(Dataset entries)
---------------
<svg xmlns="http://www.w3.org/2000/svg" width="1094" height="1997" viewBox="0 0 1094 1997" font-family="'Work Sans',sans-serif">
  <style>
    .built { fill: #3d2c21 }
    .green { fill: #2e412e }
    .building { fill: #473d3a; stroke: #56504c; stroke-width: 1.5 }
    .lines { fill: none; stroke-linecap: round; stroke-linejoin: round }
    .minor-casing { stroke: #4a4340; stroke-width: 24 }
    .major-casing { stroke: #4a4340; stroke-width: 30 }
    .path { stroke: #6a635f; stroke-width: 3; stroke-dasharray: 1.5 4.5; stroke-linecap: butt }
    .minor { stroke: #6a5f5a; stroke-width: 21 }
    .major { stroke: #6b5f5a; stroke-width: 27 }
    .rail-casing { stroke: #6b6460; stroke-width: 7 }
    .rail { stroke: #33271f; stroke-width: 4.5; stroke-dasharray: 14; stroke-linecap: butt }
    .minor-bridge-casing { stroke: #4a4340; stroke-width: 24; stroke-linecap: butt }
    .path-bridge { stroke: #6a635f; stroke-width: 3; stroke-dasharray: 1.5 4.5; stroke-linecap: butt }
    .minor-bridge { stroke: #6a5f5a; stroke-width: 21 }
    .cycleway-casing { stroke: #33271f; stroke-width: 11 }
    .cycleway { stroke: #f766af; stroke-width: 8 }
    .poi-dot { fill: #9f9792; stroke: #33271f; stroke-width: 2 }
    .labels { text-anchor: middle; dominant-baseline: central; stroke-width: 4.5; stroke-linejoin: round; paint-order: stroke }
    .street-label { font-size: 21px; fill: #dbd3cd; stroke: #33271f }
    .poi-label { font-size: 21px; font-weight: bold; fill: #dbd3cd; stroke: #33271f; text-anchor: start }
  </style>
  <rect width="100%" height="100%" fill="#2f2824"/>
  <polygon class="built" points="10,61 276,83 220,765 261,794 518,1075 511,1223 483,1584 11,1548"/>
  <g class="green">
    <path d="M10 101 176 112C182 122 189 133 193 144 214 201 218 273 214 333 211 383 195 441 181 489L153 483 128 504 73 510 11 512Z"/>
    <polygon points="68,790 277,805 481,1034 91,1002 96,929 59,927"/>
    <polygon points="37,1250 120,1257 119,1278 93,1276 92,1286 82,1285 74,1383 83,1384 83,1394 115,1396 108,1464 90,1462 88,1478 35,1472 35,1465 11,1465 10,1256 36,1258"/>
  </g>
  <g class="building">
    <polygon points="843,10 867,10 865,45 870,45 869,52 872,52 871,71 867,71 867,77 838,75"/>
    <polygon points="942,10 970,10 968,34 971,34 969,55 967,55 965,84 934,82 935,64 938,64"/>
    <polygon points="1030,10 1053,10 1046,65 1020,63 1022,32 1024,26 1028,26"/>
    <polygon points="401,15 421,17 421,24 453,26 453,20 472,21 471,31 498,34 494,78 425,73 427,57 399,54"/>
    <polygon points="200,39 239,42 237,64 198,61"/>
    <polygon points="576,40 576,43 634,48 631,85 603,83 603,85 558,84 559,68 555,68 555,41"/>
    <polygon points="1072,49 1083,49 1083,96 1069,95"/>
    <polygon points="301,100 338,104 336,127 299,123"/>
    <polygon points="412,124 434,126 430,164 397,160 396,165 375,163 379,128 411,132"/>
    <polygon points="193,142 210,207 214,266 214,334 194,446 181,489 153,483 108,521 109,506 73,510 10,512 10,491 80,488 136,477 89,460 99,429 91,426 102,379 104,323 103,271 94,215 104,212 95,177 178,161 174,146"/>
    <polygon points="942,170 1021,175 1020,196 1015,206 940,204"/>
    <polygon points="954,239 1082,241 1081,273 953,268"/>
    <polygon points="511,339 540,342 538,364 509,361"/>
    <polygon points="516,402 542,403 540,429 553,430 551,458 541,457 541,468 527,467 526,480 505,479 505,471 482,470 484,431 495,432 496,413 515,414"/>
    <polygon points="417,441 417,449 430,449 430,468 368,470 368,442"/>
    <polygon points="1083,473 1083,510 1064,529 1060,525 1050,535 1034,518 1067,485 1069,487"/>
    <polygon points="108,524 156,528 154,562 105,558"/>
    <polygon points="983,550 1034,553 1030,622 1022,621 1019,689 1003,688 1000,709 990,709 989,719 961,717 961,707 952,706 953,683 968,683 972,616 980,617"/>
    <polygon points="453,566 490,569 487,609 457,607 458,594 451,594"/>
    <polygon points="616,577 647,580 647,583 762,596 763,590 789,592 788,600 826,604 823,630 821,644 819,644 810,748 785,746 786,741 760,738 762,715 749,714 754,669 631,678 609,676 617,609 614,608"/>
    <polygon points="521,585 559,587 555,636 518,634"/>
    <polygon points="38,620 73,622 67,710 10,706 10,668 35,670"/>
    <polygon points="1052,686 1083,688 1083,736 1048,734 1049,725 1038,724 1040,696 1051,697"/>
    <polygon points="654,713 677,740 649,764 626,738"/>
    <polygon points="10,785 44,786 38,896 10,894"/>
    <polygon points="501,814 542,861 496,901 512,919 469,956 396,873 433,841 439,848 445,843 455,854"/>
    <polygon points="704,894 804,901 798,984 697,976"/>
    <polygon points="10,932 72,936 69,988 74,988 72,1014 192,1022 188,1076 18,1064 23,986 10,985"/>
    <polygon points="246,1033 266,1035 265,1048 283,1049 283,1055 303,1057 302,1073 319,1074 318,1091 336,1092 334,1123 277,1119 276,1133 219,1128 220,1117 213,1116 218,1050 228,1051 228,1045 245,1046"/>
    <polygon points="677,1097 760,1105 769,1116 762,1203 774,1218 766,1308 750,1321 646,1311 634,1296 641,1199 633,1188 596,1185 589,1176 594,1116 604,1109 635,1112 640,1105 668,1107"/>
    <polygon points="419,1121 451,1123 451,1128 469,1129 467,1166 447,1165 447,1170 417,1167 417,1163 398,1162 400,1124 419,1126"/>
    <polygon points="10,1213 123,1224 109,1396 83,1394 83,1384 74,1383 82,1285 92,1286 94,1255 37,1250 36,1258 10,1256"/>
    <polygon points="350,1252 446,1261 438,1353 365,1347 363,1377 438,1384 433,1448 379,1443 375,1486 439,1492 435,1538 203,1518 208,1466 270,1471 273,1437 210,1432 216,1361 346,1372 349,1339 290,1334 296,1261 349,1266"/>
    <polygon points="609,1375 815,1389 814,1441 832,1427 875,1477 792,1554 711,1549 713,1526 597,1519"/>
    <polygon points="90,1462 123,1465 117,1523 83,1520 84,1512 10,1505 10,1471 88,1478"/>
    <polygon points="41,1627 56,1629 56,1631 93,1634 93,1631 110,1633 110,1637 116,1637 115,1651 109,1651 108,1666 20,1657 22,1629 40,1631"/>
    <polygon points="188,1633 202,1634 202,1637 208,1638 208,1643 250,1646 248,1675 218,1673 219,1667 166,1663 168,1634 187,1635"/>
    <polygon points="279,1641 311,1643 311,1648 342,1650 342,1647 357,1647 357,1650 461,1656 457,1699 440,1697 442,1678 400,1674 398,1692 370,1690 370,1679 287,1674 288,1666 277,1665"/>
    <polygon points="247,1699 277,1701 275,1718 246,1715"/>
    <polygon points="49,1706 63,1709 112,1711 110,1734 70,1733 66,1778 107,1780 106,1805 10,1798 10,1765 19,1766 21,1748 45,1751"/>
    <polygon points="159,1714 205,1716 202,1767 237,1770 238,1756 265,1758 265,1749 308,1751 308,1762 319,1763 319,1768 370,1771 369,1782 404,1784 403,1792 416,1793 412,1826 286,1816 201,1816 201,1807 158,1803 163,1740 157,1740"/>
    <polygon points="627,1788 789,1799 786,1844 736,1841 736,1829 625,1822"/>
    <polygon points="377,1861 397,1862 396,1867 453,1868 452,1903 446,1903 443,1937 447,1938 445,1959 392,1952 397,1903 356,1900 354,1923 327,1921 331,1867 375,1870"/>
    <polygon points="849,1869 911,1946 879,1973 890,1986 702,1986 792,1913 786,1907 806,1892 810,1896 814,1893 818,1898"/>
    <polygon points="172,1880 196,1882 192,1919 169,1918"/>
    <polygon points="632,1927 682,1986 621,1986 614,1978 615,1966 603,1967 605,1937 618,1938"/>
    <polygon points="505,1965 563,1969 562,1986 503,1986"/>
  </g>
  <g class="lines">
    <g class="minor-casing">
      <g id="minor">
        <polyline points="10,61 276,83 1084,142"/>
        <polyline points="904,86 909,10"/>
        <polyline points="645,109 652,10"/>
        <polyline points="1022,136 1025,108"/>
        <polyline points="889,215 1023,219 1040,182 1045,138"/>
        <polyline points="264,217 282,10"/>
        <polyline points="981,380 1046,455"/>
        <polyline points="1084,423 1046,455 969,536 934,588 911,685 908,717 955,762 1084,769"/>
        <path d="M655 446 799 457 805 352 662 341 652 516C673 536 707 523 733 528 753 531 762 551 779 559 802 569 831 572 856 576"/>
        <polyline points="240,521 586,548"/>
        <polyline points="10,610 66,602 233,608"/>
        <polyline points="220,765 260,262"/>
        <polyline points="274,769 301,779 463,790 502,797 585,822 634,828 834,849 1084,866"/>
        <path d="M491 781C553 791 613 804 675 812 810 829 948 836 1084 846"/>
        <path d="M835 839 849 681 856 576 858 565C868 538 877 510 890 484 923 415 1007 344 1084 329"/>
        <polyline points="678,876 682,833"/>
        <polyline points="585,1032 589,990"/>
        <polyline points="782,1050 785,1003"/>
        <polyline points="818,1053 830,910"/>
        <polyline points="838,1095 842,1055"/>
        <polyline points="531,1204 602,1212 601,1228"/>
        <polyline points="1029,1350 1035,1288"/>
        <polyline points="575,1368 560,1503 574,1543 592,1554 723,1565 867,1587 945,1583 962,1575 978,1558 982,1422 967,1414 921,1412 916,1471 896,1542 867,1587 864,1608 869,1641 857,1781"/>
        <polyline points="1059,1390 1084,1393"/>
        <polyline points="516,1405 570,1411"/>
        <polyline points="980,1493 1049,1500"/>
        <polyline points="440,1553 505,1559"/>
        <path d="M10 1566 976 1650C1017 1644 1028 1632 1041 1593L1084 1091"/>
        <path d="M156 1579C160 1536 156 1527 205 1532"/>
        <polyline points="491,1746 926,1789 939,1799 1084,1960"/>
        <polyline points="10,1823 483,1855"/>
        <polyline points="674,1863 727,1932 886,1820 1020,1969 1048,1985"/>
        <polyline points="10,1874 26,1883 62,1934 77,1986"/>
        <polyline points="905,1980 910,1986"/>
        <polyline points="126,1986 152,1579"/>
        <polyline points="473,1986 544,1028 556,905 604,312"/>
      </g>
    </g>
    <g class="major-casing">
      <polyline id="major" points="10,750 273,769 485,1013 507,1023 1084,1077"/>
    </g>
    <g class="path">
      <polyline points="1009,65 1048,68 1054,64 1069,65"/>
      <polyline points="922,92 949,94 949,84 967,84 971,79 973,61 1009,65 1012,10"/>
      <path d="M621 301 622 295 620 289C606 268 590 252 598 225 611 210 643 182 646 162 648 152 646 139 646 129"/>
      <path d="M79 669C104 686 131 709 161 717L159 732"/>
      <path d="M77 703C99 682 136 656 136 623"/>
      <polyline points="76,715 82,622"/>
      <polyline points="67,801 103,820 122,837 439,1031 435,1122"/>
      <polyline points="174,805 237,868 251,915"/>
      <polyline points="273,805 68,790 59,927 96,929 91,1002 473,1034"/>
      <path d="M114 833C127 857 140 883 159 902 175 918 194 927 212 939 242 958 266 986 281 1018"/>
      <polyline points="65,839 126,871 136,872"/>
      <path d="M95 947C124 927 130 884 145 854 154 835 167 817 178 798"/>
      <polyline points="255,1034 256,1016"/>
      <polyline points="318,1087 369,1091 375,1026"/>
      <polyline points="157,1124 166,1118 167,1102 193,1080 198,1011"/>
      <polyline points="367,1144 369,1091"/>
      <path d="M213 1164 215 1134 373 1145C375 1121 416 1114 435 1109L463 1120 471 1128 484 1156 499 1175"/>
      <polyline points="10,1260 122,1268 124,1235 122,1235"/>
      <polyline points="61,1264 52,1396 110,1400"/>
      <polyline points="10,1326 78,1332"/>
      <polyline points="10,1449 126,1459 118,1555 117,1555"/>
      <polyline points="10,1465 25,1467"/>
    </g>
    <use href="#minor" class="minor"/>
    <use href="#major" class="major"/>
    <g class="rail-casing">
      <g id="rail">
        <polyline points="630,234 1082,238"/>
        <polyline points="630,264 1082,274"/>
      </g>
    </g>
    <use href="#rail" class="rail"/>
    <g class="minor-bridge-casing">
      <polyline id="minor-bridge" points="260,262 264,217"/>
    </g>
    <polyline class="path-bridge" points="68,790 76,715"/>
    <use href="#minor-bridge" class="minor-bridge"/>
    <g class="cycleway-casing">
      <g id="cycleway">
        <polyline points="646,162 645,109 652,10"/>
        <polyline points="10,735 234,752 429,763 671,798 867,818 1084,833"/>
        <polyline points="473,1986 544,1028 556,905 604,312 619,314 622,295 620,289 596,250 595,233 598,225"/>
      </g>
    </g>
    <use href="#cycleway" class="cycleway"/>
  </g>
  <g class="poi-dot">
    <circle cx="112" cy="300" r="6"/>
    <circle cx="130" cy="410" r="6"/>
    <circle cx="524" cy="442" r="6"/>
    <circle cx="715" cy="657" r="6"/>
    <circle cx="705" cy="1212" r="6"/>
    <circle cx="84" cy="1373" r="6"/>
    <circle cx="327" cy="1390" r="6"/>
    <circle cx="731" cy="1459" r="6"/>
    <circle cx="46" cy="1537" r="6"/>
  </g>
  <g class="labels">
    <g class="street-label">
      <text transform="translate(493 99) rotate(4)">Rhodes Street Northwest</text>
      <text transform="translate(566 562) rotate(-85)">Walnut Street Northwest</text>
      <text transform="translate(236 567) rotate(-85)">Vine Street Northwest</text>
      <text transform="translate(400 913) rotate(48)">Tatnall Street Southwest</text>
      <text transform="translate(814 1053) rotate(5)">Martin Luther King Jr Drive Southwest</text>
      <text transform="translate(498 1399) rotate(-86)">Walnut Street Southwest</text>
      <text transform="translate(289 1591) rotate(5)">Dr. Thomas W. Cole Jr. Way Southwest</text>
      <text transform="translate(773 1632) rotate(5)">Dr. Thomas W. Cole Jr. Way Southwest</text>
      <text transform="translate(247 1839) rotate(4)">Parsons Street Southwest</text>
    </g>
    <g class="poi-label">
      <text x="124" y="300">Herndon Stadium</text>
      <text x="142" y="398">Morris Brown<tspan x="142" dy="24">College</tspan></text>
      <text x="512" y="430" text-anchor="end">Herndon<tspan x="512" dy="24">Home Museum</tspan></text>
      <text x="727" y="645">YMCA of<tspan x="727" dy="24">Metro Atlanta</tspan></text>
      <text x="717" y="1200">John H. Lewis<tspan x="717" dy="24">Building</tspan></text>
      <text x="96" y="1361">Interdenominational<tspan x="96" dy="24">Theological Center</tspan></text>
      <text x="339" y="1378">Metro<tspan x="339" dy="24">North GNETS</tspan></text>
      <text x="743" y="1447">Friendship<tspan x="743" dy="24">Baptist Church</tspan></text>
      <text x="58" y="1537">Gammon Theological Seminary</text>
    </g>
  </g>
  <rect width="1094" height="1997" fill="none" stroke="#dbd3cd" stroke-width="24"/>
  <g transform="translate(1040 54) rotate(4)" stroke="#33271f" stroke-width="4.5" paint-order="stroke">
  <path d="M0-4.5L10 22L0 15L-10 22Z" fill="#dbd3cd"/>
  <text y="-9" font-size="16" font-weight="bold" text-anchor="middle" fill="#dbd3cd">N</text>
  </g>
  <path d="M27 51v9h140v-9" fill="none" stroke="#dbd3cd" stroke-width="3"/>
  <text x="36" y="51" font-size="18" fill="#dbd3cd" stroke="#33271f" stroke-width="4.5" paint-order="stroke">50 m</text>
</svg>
---------------
§ **Activity**
When the entries above show the word "labels" in a line, copy that line out.

§ **Solution to the problem**
    .labels { text-anchor: middle; dominant-baseline: central; stroke-width: 4.5; stroke-linejoin: round; paint-order: stroke }
  <g class="labels">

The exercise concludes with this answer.